Problem statement:
Scan the records below for the line containing "20 lease agreement" and the line containing "28 reduce the purchase or lease cost.". Copy both, plus every line between, exactly.
Start of Extracted information
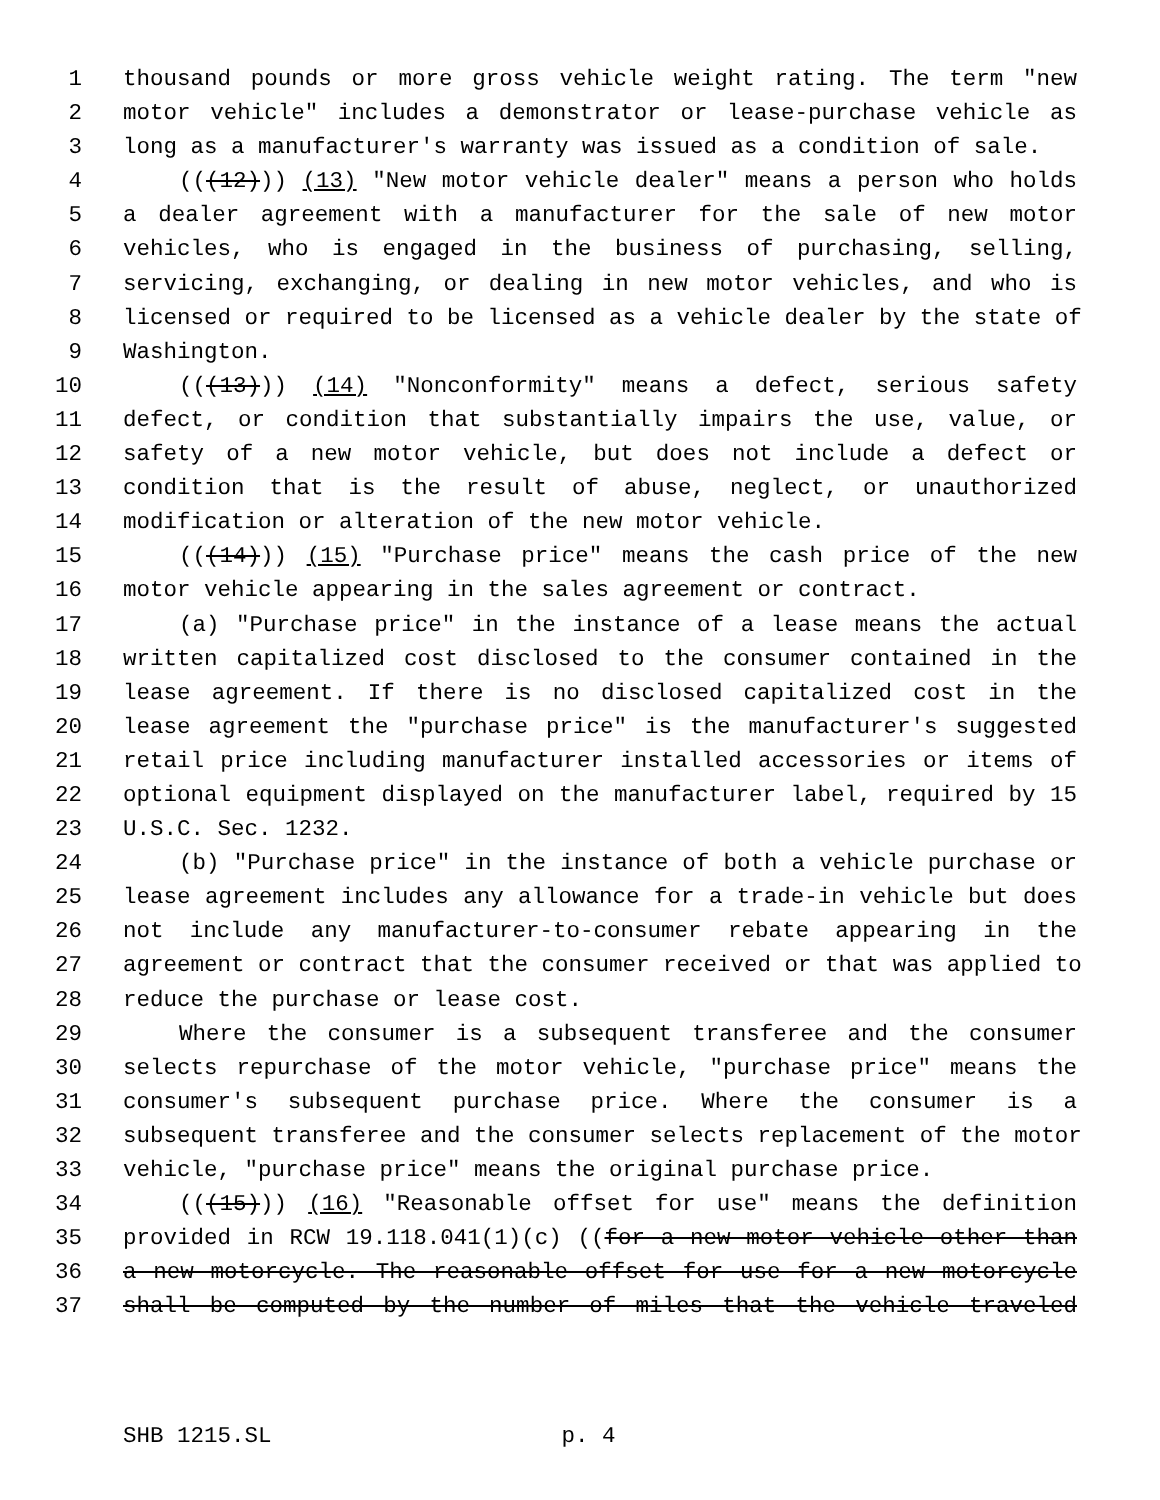1 thousand pounds or more gross vehicle weight rating. The term "new
2 motor vehicle" includes a demonstrator or lease-purchase vehicle as
3 long as a manufacturer's warranty was issued as a condition of sale.
4 (((12))) (13) "New motor vehicle dealer" means a person who holds
5 a dealer agreement with a manufacturer for the sale of new motor
6 vehicles, who is engaged in the business of purchasing, selling,
7 servicing, exchanging, or dealing in new motor vehicles, and who is
8 licensed or required to be licensed as a vehicle dealer by the state of
9 Washington.
10 (((13))) (14) "Nonconformity" means a defect, serious safety
11 defect, or condition that substantially impairs the use, value, or
12 safety of a new motor vehicle, but does not include a defect or
13 condition that is the result of abuse, neglect, or unauthorized
14 modification or alteration of the new motor vehicle.
15 (((14))) (15) "Purchase price" means the cash price of the new
16 motor vehicle appearing in the sales agreement or contract.
17 (a) "Purchase price" in the instance of a lease means the actual
18 written capitalized cost disclosed to the consumer contained in the
19 lease agreement. If there is no disclosed capitalized cost in the
20 lease agreement the "purchase price" is the manufacturer's suggested
21 retail price including manufacturer installed accessories or items of
22 optional equipment displayed on the manufacturer label, required by 15
23 U.S.C. Sec. 1232.
24 (b) "Purchase price" in the instance of both a vehicle purchase or
25 lease agreement includes any allowance for a trade-in vehicle but does
26 not include any manufacturer-to-consumer rebate appearing in the
27 agreement or contract that the consumer received or that was applied to
28 reduce the purchase or lease cost.
29 Where the consumer is a subsequent transferee and the consumer
30 selects repurchase of the motor vehicle, "purchase price" means the
31 consumer's subsequent purchase price. Where the consumer is a
32 subsequent transferee and the consumer selects replacement of the motor
33 vehicle, "purchase price" means the original purchase price.
34 (((15))) (16) "Reasonable offset for use" means the definition
35 provided in RCW 19.118.041(1)(c) ((for a new motor vehicle other than
36 a new motorcycle. The reasonable offset for use for a new motorcycle
37 shall be computed by the number of miles that the vehicle traveled
SHB 1215.SL p. 4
End of Extracted information
Answer:
20 lease agreement the "purchase price" is the manufacturer's suggested
21 retail price including manufacturer installed accessories or items of
22 optional equipment displayed on the manufacturer label, required by 15
23 U.S.C. Sec. 1232.
24 (b) "Purchase price" in the instance of both a vehicle purchase or
25 lease agreement includes any allowance for a trade-in vehicle but does
26 not include any manufacturer-to-consumer rebate appearing in the
27 agreement or contract that the consumer received or that was applied to
28 reduce the purchase or lease cost.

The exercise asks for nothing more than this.